AVAILABLE DATA ->
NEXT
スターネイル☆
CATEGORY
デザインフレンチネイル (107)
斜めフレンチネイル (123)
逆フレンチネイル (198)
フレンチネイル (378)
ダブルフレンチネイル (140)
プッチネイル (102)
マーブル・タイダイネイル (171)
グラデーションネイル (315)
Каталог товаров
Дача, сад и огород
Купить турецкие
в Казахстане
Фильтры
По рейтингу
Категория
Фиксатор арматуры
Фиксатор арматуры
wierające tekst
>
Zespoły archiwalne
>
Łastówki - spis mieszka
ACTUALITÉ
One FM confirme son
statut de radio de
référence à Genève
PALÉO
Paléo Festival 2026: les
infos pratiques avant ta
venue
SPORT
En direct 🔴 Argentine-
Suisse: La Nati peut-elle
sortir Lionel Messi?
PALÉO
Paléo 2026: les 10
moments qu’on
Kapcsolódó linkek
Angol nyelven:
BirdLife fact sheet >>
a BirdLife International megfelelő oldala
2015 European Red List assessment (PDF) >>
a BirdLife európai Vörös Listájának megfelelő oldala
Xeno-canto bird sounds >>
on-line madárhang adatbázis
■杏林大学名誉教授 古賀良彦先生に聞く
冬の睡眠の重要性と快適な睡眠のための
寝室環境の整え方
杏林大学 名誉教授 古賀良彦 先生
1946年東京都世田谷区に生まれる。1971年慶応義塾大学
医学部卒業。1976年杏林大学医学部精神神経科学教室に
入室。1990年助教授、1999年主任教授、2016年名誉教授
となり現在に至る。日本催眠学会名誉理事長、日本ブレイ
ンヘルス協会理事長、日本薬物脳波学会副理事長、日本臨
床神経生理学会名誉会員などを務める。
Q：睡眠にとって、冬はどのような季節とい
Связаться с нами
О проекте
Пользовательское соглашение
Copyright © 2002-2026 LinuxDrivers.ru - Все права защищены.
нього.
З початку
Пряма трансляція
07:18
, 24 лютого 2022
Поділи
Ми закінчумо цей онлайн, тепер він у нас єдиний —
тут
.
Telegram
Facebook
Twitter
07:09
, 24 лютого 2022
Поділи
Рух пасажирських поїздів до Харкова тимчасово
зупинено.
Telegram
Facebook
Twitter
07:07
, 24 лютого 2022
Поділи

ABOUT THIS EXERCISE -> Each record above is to be given again without any change to its wording.

REPLY ->
NEXT
スターネイル☆
CATEGORY
デザインフレンチネイル (107)
斜めフレンチネイル (123)
逆フレンチネイル (198)
フレンチネイル (378)
ダブルフレンチネイル (140)
プッチネイル (102)
マーブル・タイダイネイル (171)
グラデーションネイル (315)
Каталог товаров
Дача, сад и огород
Купить турецкие
в Казахстане
Фильтры
По рейтингу
Категория
Фиксатор арматуры
Фиксатор арматуры
wierające tekst
>
Zespoły archiwalne
>
Łastówki - spis mieszka
ACTUALITÉ
One FM confirme son
statut de radio de
référence à Genève
PALÉO
Paléo Festival 2026: les
infos pratiques avant ta
venue
SPORT
En direct 🔴 Argentine-
Suisse: La Nati peut-elle
sortir Lionel Messi?
PALÉO
Paléo 2026: les 10
moments qu’on
Kapcsolódó linkek
Angol nyelven:
BirdLife fact sheet >>
a BirdLife International megfelelő oldala
2015 European Red List assessment (PDF) >>
a BirdLife európai Vörös Listájának megfelelő oldala
Xeno-canto bird sounds >>
on-line madárhang adatbázis
■杏林大学名誉教授 古賀良彦先生に聞く
冬の睡眠の重要性と快適な睡眠のための
寝室環境の整え方
杏林大学 名誉教授 古賀良彦 先生
1946年東京都世田谷区に生まれる。1971年慶応義塾大学
医学部卒業。1976年杏林大学医学部精神神経科学教室に
入室。1990年助教授、1999年主任教授、2016年名誉教授
となり現在に至る。日本催眠学会名誉理事長、日本ブレイ
ンヘルス協会理事長、日本薬物脳波学会副理事長、日本臨
床神経生理学会名誉会員などを務める。
Q：睡眠にとって、冬はどのような季節とい
Связаться с нами
О проекте
Пользовательское соглашение
Copyright © 2002-2026 LinuxDrivers.ru - Все права защищены.
нього.
З початку
Пряма трансляція
07:18
, 24 лютого 2022
Поділи
Ми закінчумо цей онлайн, тепер він у нас єдиний —
тут
.
Telegram
Facebook
Twitter
07:09
, 24 лютого 2022
Поділи
Рух пасажирських поїздів до Харкова тимчасово
зупинено.
Telegram
Facebook
Twitter
07:07
, 24 лютого 2022
Поділи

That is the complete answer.